There is an inconsistency, it strikes us, between the charges of the bill, and the tender of the purchase money to Philips. The ground work of the charge of fraud, consists entirely of the alleged fact that the purchase money for this land was advanced, not by Philips, but by John W< Paulding, and that the land was entered by Philips with Paulding’s money, and for Paulding’s secret use. Why, then, offer to return the money to Philips? Upon what principle would the Court order a return of this money to Philips, if it in fact belonged to Paulding’s creditors? If, on the other hand, the money was the money of Philips, and the land was entered by Philips for his own use, then a Court of equity is called on to vacate the title of Philips, because of the fraud of Paulding.
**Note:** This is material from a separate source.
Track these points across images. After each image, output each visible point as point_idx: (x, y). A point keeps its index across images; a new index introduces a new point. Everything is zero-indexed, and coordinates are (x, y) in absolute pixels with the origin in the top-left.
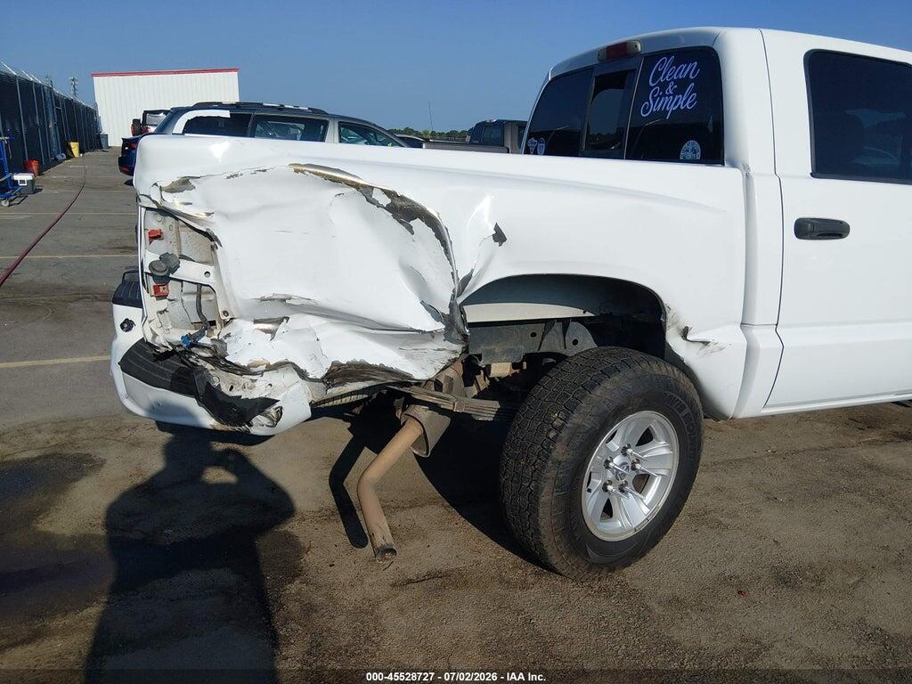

But there are other objections to this bill apart from the difficulty just suggested. The interest which Paulding is represented to have had in this land, is a pre-emption right under the act of 1st June, 1840. What*214ever may be the character of this interest in other respects, it is not transferable, for so the act of congress expressly declares; neither is it subject to execution, (Hatfield vs. Wallace, 7 Mo. R. 114,) or within the statute of frauds which requires conveyances of land to be in writing. Clark vs. Shultz, 4 M. R. 235. An improvement upon public land may, however, be the subject of contract. The transfer of the possession itself, constitutes a valuable consideration. But the bill of complainant assumes that the improvement and pre-emption right passed by the deed of trust. If it passed, it must have been under the general terms, “all the lands, tenements and hereditaments, and interest in the same,” of the said John W. Paulding. But here was no interest in the land whatsoever, so far as the mere improvement is concerned, apart from the pre-emption right, (which is not transferable,) and accordingly we find the quarter section, upon which this improvement existed, is not enumerated in the schedule accompanying the deed. If the improvement passed to Grimsley by the mere transfer of possession, Grimsley has gotten all he contracted for — and if Paulding afterwards entered the land it is clearly liable to his debts, but there is no reason why the complainant should be entitled to the benefit of this property more than any other creditor of Paulding. The deed of trust, which was executed to Grimsley, was one which gave preferences to certain creditors, and among others to Grimsley, but if the land in question was not transferred by this deed, Grimsley has no special lien upon it, and must take the same course to subject it to the payment of Paulding’s debts, which any other creditor, not preferred by the deed, must have done. The fraud, if any existed, such as is charged in this bill, may be detected and exposed, either in law or equity, and the land be levied on and sold to pay Paulding’s debts.

This is the aspect of the case presented by the bill, from which it will be perceived that the entry of the land by Philips, with Paulding’s money, and for Paulding’s secret use, constitutes apparently the main ground of appeal to the interference of the Court of equity. Yet the proposition to return the purchase money to Philips, with which the bill concludes, seems to be founded on the hope that if the fact turned out to be that the purchase money for this land was bona fide the money of Philips, and had not been advanced by Paulding, there would still be sufficient ground to authorize the interference of the Court. It is true that the bill is not in terms framed with this double aspect, but it must have been so construed by the chancellor in decreeing a return of the purchase money to Philips, and a conveyance of the land to Grimsley. This decree must assume, then, that the equitable title to this land was already in Grimsley, *215•the complainant, but, as we have already stated, this was not so. Indeed, if the complainant, Grimsley, had himself acquired a right of pre-emption, either by his own possession and cultivation, or by the transfer from Paulding, he has not taken the proper steps to make it available against Philips’ entry. In any view which we can take of this bill it was rightly demurred to, and the demurrer should have been sustained. The decree will, therefore, be reversed, and this Court doth -order and adjudge that the bill be dismissed.